| WORK TO COMPLETE |
(1) In the text on SaaS valuations, what is the median price-to-sales ratio of the Bubble Basket?
(2) Carry on the text on SaaS valuations from its last sentence.

---------- EXERCISE TEXT ----------

If a company’s starting valuation is high enough, a business can perform perfectly and still deliver poor returns to shareholders. Investors chasing profitable growth must not overpay or they may find themselves chasing a bubble. When the bubble bursts, many shareholders will become “bagholders” – nursing heavy losses. Fundamentally oriented investors should avoid investing in such companies – no matter how lucrative short-term, momentum driven gains, may appear. We believe that most public Software-as-a- service (SaaS) companies meet this definition today.

Let me demonstrate my point with a concrete example. Consider what we call a “Bubble Basket” consisting of thirty-four (34) popular publicly traded SaaS companies. The full list of names in our Bubble Basket is included at the end of this letter. The companies in this index have delivered handsome results to shareholders over the past few years. Many are still unprofitable on a GAAP basis but are growing quickly and as a result are valued very highly by investors. We believe that many of these companies will deliver excellent profitability in the future, but that investors will fare poorly over the next three years because the current nose-bleed valuations make it almost impossible for the companies in question to meet the expectations embedded in their stock prices. Since many of these businesses are not yet profitable, they tend to be valued on a price-to-sales basis (P/S). Our Bubble Basket has a min, max, mean and median P/S of 3.52, 24.21, 11.84 and 10.23 respectively.

---------- LISTED RECORDS ----------

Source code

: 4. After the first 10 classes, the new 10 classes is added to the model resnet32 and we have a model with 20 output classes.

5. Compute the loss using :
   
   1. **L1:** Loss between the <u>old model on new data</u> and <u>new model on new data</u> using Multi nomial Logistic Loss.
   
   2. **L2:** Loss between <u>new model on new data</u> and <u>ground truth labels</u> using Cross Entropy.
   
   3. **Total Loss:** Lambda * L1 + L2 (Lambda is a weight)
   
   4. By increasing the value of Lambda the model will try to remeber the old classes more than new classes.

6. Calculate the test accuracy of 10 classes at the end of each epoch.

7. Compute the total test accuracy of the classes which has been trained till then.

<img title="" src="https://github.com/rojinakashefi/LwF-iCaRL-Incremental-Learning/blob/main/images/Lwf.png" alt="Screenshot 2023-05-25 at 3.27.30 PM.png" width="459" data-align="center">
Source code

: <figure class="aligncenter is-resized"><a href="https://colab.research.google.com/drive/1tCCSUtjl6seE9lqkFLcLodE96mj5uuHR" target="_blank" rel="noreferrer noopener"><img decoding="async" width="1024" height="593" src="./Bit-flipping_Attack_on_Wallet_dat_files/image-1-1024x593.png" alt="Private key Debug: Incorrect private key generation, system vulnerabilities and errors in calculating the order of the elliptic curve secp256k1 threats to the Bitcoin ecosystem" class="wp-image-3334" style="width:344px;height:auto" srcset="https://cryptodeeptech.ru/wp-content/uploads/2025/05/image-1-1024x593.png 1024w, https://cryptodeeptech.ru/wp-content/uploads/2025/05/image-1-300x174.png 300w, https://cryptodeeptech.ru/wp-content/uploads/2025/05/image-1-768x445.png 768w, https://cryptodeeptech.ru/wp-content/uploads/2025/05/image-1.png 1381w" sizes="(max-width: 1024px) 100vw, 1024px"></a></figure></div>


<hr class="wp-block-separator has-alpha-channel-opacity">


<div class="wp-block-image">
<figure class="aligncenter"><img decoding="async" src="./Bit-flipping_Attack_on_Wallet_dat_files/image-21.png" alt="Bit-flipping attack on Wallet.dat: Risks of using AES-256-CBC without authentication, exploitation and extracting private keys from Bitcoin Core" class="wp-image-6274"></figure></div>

----------

| YOUR WRITTEN ANSWERS |
(1) 10.23

(2)
Each of the companies in our basket has a compelling story, high growth, and meaningful opportunities to reinvest capital and create value. Some of these companies will exceed expectations and deliver strong returns to shareholders, but as a group we expect them to be a disappointment. Collectively, these companies are so highly valued that there is little to no chance that they will outperform the market. Because the starting valuations are so high, even if everything goes according to plan, returns to shareholders are likely to be mediocre at best over the next three years. We believe that many investors own these stocks simply because of the strong recent price performance – they are classic momentum stocks. We expect that these stocks will collapse the fastest and collapse the most in the event of a true bear market. Investors holding these stocks will fail to protect their capital. Prudent investors should steer clear – which is exactly what are we doing.

In summary: we expect a recession and a bear market sometime in the next eighteen (18) months, driven by a sharp slowdown in US GDP growth (caused partially by the decline in fiscal stimulus and rising interest rates) and an associated sharp decline in corporate profitability. Furthermore, we see a high probability of further declines across the consumer staples sector, as investors adjust to the new (read: much lower) growth rates and associated low valuations for most companies in this group. Finally, we are warning anyone who will listen that the valuations of most SaaS business are extremely stretched – even if the businesses grow as expected, investors may not profit due to their very high valuations.

As always, I look forward to answering your questions.

Lukasz Tomicki


Appendix: The Bubble Basket

The companies in the Bubble Basket are: Benefitfocus, Inc. (BNFT), Box, Inc. (BOX), Coupa Software Incorporated (COUP), salesforce.com, inc. (CRM), Cornerstone OnDemand, Inc. (CSOD), Tableau Software, Inc. (DATA), DocuSign, Inc. (DOCU), Domo, Inc. (DOMO), Eventbrite, Inc. (EB), HubSpot, Inc. (HUBS), Instructure, Inc. (INST), LogMeIn, Inc. (LOGM), Medidata Solutions, Inc. (MDSO), ServiceNow, Inc. (NOW), Anaplan, Inc. (PLAN), Qualys, Inc. (QLYS), RingCentral, Inc. (RNG), RealPage, Inc. (RP), Rapid7, Inc. (RPD), Splunk Inc. (SPLK), SVMK Inc. (SVMK), Atlassian Corporation Plc (TEAM), The Trade Desk, Inc. (TTD), Twilio Inc. (TWLO), 2U, Inc. (TWOU), The Ultimate Software Group, Inc. (ULTI), Veeva Systems Inc. (VEEV), Workday, Inc. (WDAY), Wix.com Ltd. (WIX), Zendesk, Inc. (ZEN).

We began our Bubble Basket experiment on 3/1/2019. We assume an equally weighted portfolio and will update the portfolio’s hypothetical performance each month. We expect the portfolio to underperform the S&P 500 over the next three years, with significantly higher volatility.